リサと二人分の重心がかかるのもあり、バランスは取り難いが、それでもやるしかない。

ぐっとハンドルを握りしめると、襲いかかるミュータントの爪を避け、その脇をすり抜けた。

「 抜けた…っ!」

そのまま滑り込んで出口を抜け出たと同時にぐしゃ…と鈍い音が響き、『南門』は閉まった。

「 ぎ、ぎりぎりセーフ…ってトコかな…?」

独特な血腥さが漂う空間で、顔面蒼白状態のリサが引きつった笑いを浮かべた。

「 ……昨日といい、今日といい、おれこんなのばっかりだ。」

まぁ、間に合ったのだからよしとしよう。

「 じゃ、あたしはプログラム組み直すね。」

言って、リサはPCのケーブルをシステムに繋ぎ、ディスクをはめ込んだ。

とりあえず、プログラムさえ組み直せばリサの仕事は終わる。
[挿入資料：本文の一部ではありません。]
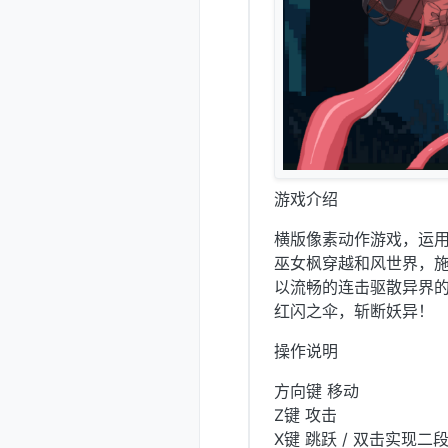
游戏介绍
横版像素动作游戏，运
巫女枫穿越和风世界，
以流畅的连击驱散异界
红闪之伞，斩断妖异！
操作说明
方向键 移动
Z键 攻击
X键 跳跃 / 双击实现二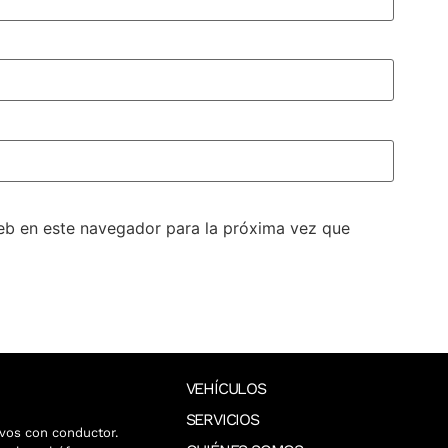
eb en este navegador para la próxima vez que
VEHÍCULOS
SERVICIOS
vos con conductor.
後は二人の仕事だ。

「 な…んだよ、これ。…全部、あの人が…?」

無数の亡骸で覆われた大地に言葉を失ったクルスが立ち尽くす。

「 だから言ったでしょ。Sクラスは伊達じゃないのよ。あんなのがごろごろしてる第1は化け物集団よね。」

リサの声で現実に引き戻されたのか、未だ鳴り止まない銃声に意識が向くと、クルスはライフルを握り直した。

「 クソっ! おれだって!!」

実力差を目の当たりにしたところで、自分だって引くわけにはいかない。

いつか追いついてやる!…そう強く意志を固めると、クルスも戦場へと駆け出した。